Dear Dr Nina: My son is going through a hard time. How can I help?
Ask the GP...
I'm really worried about my son. He lost his job two years ago. Since then his marriage has split up and he ended up moving back in with his dad and me. He's in his forties, and while he used to be quite active - playing football and so on - he now just sits around the house watching TV. He rarely sees his friends, takes no exercise and smokes a lot. He never used to be overweight, but he's piled on the pounds in the past few years and I'm worried he's going to have a heart attack. I'm always out walking with the family dog, but I can't get him to join me. He has a very bad cough, which hasn't shifted for months and he just says I'm worrying about nothing when I say anything. What can I do to help him?
Dr Nina replies: You are right to be concerned about your son. You describe many symptoms of depression. This is very common affecting up to one-in-nine people during their lifetime. Unfortunately, all too often those affected simply withdraw into themselves and don't seek the help and support they need. It's heartbreaking watching someone you love hurt so much. For you gaining an understanding of depression is important and it'll give you the strength to help him.
Low mood becomes depression when the symptoms are persistent - being present daily for at least two weeks. There are eight main symptoms. These are: feeling sad; low energy; poor concentration; disturbed sleep (excess fatigue or broken sleep); lack of interest or social withdrawal; feelings of guilt or low self worth; physical aches or upset; feeling life isn't worth living. If five or more of these symptoms are present a diagnosis of depression is likely. Depression can occur after a major life event such as job loss or bereavement or can occur with no obvious cause. Whatever the reason for depression it's important to realise that it is a treatable condition and does not need to be endured in silence.
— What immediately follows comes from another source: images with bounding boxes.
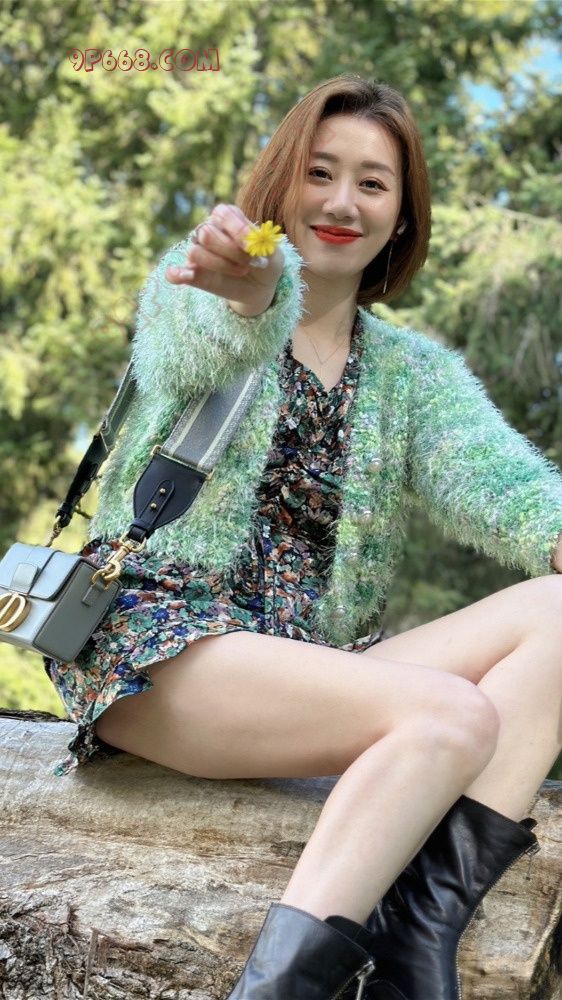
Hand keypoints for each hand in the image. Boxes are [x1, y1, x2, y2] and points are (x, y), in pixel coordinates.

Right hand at [165, 203, 284, 314]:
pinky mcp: (192, 274)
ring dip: (220, 265)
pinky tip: (186, 276)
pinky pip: (173, 272)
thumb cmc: (266, 263)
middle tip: (248, 262)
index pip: (222, 213)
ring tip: (240, 271)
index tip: (252, 248)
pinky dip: (176, 274)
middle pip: (207, 233)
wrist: (261, 286)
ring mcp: (199, 252)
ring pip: (195, 252)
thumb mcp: (273, 252)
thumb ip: (262, 243)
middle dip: (231, 251)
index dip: (237, 230)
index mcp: (227, 216)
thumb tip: (249, 243)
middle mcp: (209, 230)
Despite huge media campaigns as regards mental health there still remains a stigma attached to depression. People who are depressed often end up socially isolated and this makes improved mood less likely. Many people are also afraid of what the treatment might involve and so don't approach a health professional about their feelings.
The fact is that treatment for depression has improved greatly over recent years and it can be tailored to each individual's personality and needs. In mild depression lifestyle change and psychological therapies have been shown to be as effective as medication. Exercise releases endorphins which are natural feel-good hormones and simply taking a daily walk can help improve mood. Eating a healthy, varied diet also helps. Caffeine and alcohol should be kept to a minimum as both have an adverse effect on mood. When feeling low it can be hard to motivate oneself to change, but I usually recommend setting small goals and this can lead to a sense of achievement which helps improve mood. Writing down thoughts and then discarding them can help relieve tension.
Counselling and psychotherapy are invaluable in low mood. In more severe depression, medication is usually required, but should not be feared. In most cases an initial course of six months treatment is given.
The most important factor in recovery from depression is social contact. Those who talk to family, friends and health professionals fare much better than those who suffer in silence.
As a parent your instinct is to fix things, but this can make those affected feel all the more worthless and useless. You son has to be ready to seek out help. You can help most by offering to listen, letting him know you support him and providing him with contacts and info he can reach out to himself. Websites such as yourmentalhealth.ie and aware.ie can be a great source of information.
Q. I have two angry-looking red patches on both of my legs and nowhere else — I’m wondering if it could be psoriasis or eczema? I have psoriasis in my hair sometimes but never on my body. What would the best cream be to use for it?
Dr Nina replies: It is essential for a doctor to have a good look at any skin condition in order to make a diagnosis. Patches of inflammation can be anything from a local bite or eczema, to more diffuse conditions such as psoriasis or even skin cancer. I always advise patients to take a picture of any unusual skin change or rash so if it has eased by the time they see a doctor there is still a visual clue.
Psoriasis can also cause irritated patches of skin anywhere on the body. This is a chronic skin condition thought to affect approximately 2pc of people. It causes itchy or sore patches of thick red skin with silvery scales.
We are all constantly shedding skin and in most people it takes about a month for a layer of skin to renew itself from the deeper to the outer layers. However, in psoriasis it occurs a matter of days. This rapid shedding of skin layers can result in thickening and redness leading to what is referred to as plaques of thickened scaly skin. Psoriasis usually appears between 10 and 45 years of age.
Psoriasis can occur in anyone. It often runs in families and one in three people affected have a family member who also has the condition. It can occur with other medical conditions, such as HIV or streptococcus (bacteria that commonly causes throat infection). Stress, smoking, and excess alcohol can all make it worse or cause flares. Other triggers include certain medications such as certain blood pressure or heart tablets, anti-inflammatory painkillers, anti-malaria tablets, injury to the skin, or cold weather.
Psoriasis is a chronic condition and may never go away completely but there are many treatments available and they can reduce flares and improve skin condition. The goal of treatment is to slow down the skin turnover and remove scales.
I would suggest a visit to your GP is in order so a proper diagnosis can be made and then the appropriate treatment advised.